Even on Silverstone's narrow connect­ing roads Palmer's blipping the drilled pedal, dipping his toes into the 6.1 litre's honey-pot. And with it - but only for an instant, so quickly do the revs rise and fall of this aluminium flywheeled V12 - is the BMW's howl of exertion.

Out on the road there's little time for extended exposure to high terminal speeds and, with the BMW redefining responsiveness, our quick blasts round the speedo come and go quicker than you'd notice. There is time to appreciate, by proxy, the F1 's traction and handling. Its wheels only ever spun in first, so four-square does it address the road. Palmer's skill makes our exit from round­abouts a beautiful four-wheel drift.

Palmer, who will stick with McLaren throughout development, then run the driver training program it will offer to buyers, is clearly entranced by the car.

Out on the circuit Palmer goes into controlled attack mode, braking (but only just) for Stowe at 280 km/h.

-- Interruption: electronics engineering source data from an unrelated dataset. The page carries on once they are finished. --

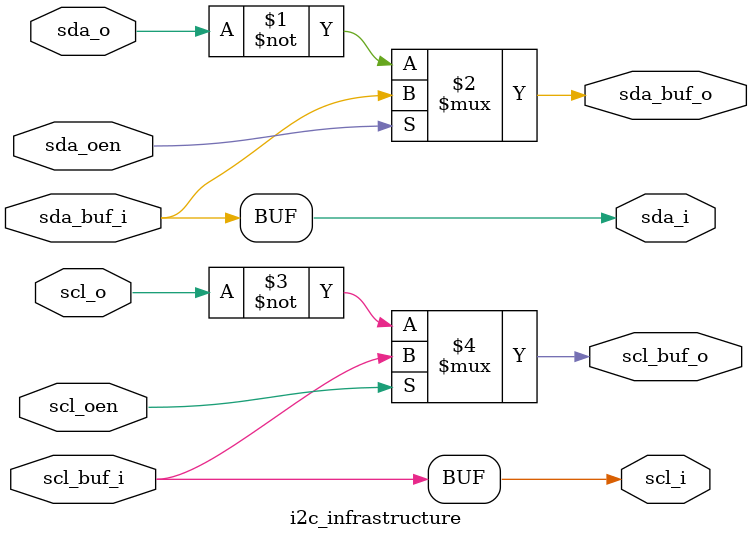
<source format=v>
module i2c_infrastructure(
    sda_i, sda_o, sda_oen,
    scl_i, scl_o, scl_oen,
    sda_buf_o, sda_buf_i,
    scl_buf_o, scl_buf_i,
  );
  output sda_i;
  input  sda_o;
  input  sda_oen;
  output scl_i;
  input  scl_o;
  input  scl_oen;
  output sda_buf_o;
  input  sda_buf_i;
  output scl_buf_o;
  input  scl_buf_i;

  assign sda_buf_o = sda_oen ? sda_buf_i : ~sda_o;
  assign sda_i = sda_buf_i;
  assign scl_buf_o = scl_oen ? scl_buf_i : ~scl_o;
  assign scl_i = scl_buf_i;
  /* true i2c - oc
  assign sda_buf_o = ~sda_oen ? sda_o : 1'b0;
  assign sda_i = sda_buf_i;
  assign scl_buf_o = ~scl_oen ? scl_o : 1'b0;
  assign scl_i = scl_buf_i;
  */
endmodule

</source>
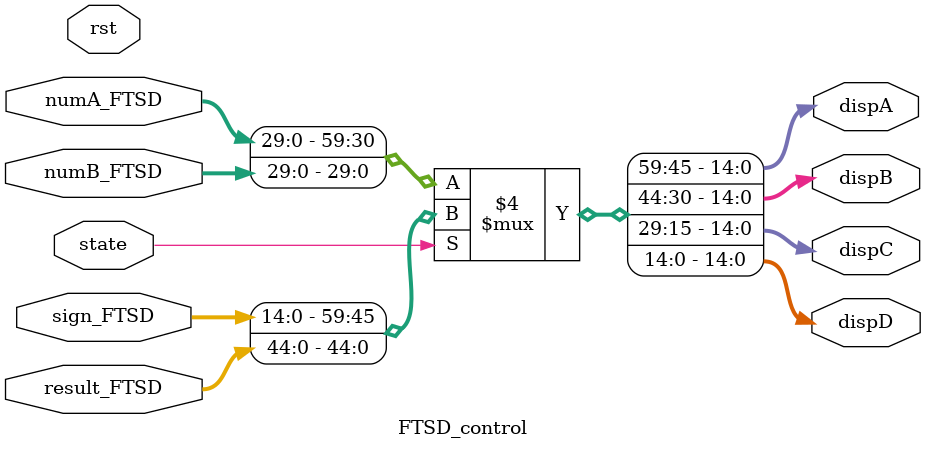
<source format=v>
`timescale 1ns / 1ps
module FTSD_control(
	state,
	rst,
	numA_FTSD,
	numB_FTSD,
	sign_FTSD,
	result_FTSD,
	dispA,
	dispB,
	dispC,
	dispD
);

	//Basic Input
	input state;
	input rst;
	
	//Numbers Input
	input [29:0] numA_FTSD, numB_FTSD;
	input [44:0] result_FTSD;
	input [14:0] sign_FTSD;
	
	//Display Output
	output reg [14:0] dispA, dispB, dispC, dispD;
	
	always @*
	if(~state)
		{dispA,dispB,dispC,dispD} = {numA_FTSD,numB_FTSD};
	else
		{dispA,dispB,dispC,dispD} = {sign_FTSD,result_FTSD};


endmodule

</source>
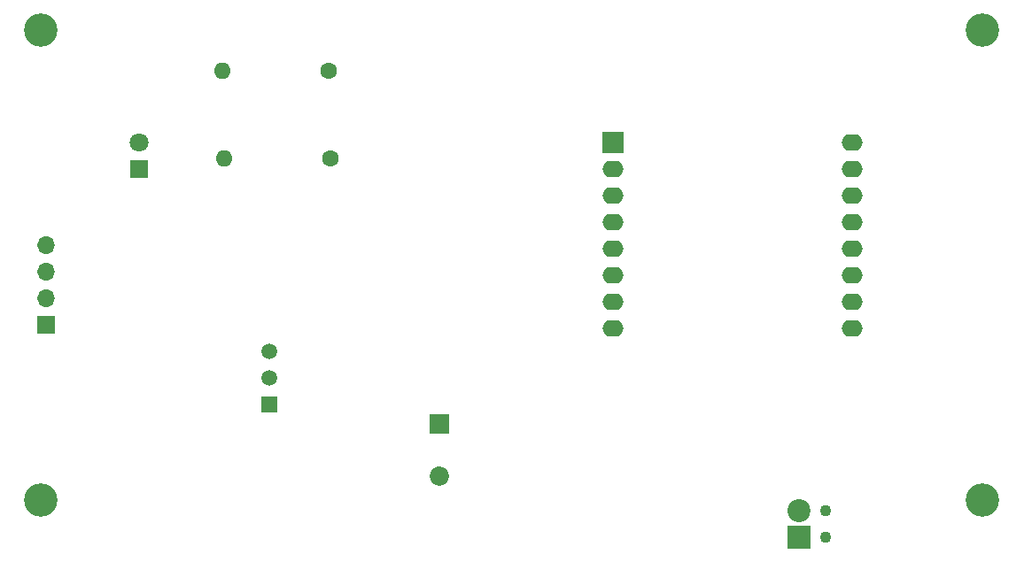
<source format=gbr>
%TF.GenerationSoftware,KiCad,Pcbnew,(5.1.10-1-10_14)*%
%TF.CreationDate,2021-11-11T04:53:16+01:00*%
%TF.ProjectId,Distance_Measurement,44697374-616e-4636-955f-4d6561737572,01*%
%TF.SameCoordinates,Original*%
%TF.FileFunction,Soldermask,Bot*%
%TF.FilePolarity,Negative*%
%FSLAX46Y46*%
G04 Gerber Fmt 4.6, Leading zero omitted, Abs format (unit mm)*
G04 Created by KiCad (PCBNEW (5.1.10-1-10_14)) date 2021-11-11 04:53:16*
%MOMM*%
%LPD*%
G01*
G04 APERTURE LIST*
%ADD10O,2.000000X1.600000*%
%ADD11R,2.000000X2.000000*%
%ADD12O,1.600000X1.600000*%
%ADD13C,1.600000*%
%ADD14C,1.850000*%
%ADD15R,1.850000X1.850000*%
%ADD16R,1.500000X1.500000*%
%ADD17C,1.500000*%
%ADD18C,1.800000*%
%ADD19R,1.800000X1.800000*%
%ADD20O,1.700000X1.700000*%
%ADD21R,1.700000X1.700000*%
%ADD22C,1.100000*%
%ADD23C,2.200000*%
%ADD24R,2.200000X2.200000*%
%ADD25C,3.200000*%
G04 APERTURE END LIST*
D10*
%TO.C,U1*%
X181991000Y-86614000D03*
X181991000Y-89154000D03*
X181991000Y-91694000D03*
X181991000Y-94234000D03*
X181991000Y-96774000D03*
X181991000Y-99314000D03*
X181991000Y-101854000D03*
X181991000Y-104394000D03*
X159131000Y-104394000D03*
X159131000Y-101854000D03*
X159131000Y-99314000D03*
X159131000Y-96774000D03*
X159131000Y-94234000D03*
X159131000Y-91694000D03*
D11*
X159131000Y-86614000D03*
D10*
X159131000Y-89154000D03*
%TD*%
D12*
%TO.C,R2*%
X121920000Y-88138000D03*
D13*
X132080000Y-88138000D03*
%TD*%
D14*
%TO.C,LS1*%
X142494000Y-118538000D03*
D15*
X142494000Y-113538000D03*
%TD*%
D16*
%TO.C,Q1*%
X126238000Y-111633000D03*
D17*
X126238000Y-106553000D03*
X126238000Y-109093000D03*
%TD*%
D18*
%TO.C,D1*%
X113792000Y-86614000D03*
D19*
X113792000Y-89154000D03*
%TD*%
D20*
%TO.C,J1*%
X104902000Y-96393000D03*
X104902000Y-98933000D03*
X104902000Y-101473000D03*
D21*
X104902000Y-104013000D03*
%TD*%
D22*
%TO.C,J2*%
X179451000Y-121793000D03*
D23*
X176911000Y-121793000D03*
D22*
X179451000Y-124333000D03*
D24*
X176911000Y-124333000D03*
%TD*%
D12*
%TO.C,R1*%
X121793000Y-79756000D03*
D13*
X131953000Y-79756000D03*
%TD*%
D25*
%TO.C,REF\u002A\u002A*%
X194440000Y-75794000D03*
%TD*%
%TO.C,REF\u002A\u002A*%
X104440000Y-75794000D03*
%TD*%
%TO.C,REF\u002A\u002A*%
X194440000Y-120794000D03*
%TD*%
%TO.C,REF\u002A\u002A*%
X104440000Y-120794000D03*
%TD*%
M02*

</source>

Fully sorted, he reckons 300 km/h would be easy.

His lap is one of extremes, whether flat round Copse in fifth, or slip-sliding through the new complex as he constantly alters the F1’s attitude with intensive throttle modulation.

"You couldn't do that in an F40," he was to say later, "you either spin off or understeer off. The F1 just understeers mildly, then you decide what to do. You can play tunes on this throttle."

Palmer's music making is cut short by the failure of a gearbox oil seal. The test session is cut short. There's a lot of work still to do. New production director and ex-Lotus Elan troubleshooter Derek Wae­land has estimated that XP3 is only 20 per cent of the way there.

There's more to be done on the ride with Bilstein, although only the high pis­ton velocity stuff - big ridges and dips. The chassis will be returned to give a little more oversteer, and there's a decision to be made on how much of that noise should be removed from the cockpit - the current favoured solution is to offer three levels of sound proofing.

But the car, essentially right out of the box, will take its drivers closer to grand prix speeds than they could ever have imagined. Yet at the same time its trac­tability, sensible ratios, air-con (Palmer was the only sweaty one at Silverstone), and the sheer efficiency of the car (they talk about 14 L/100km at McLaren) means it's no temperamental brute that only puts a smile on your face once a month. If Palmer's exuberance is any­thing to go by, you're never likely not to enjoy the F1.

Ron Dennis explained why the F1 is embellished by none of the systems his grand prix cars have; no anti-lock brakes, no traction control, no active ride, no semi-automatic. "The F1," he says, "is all about the sheer pleasure of knowing that what's doing it right, is you."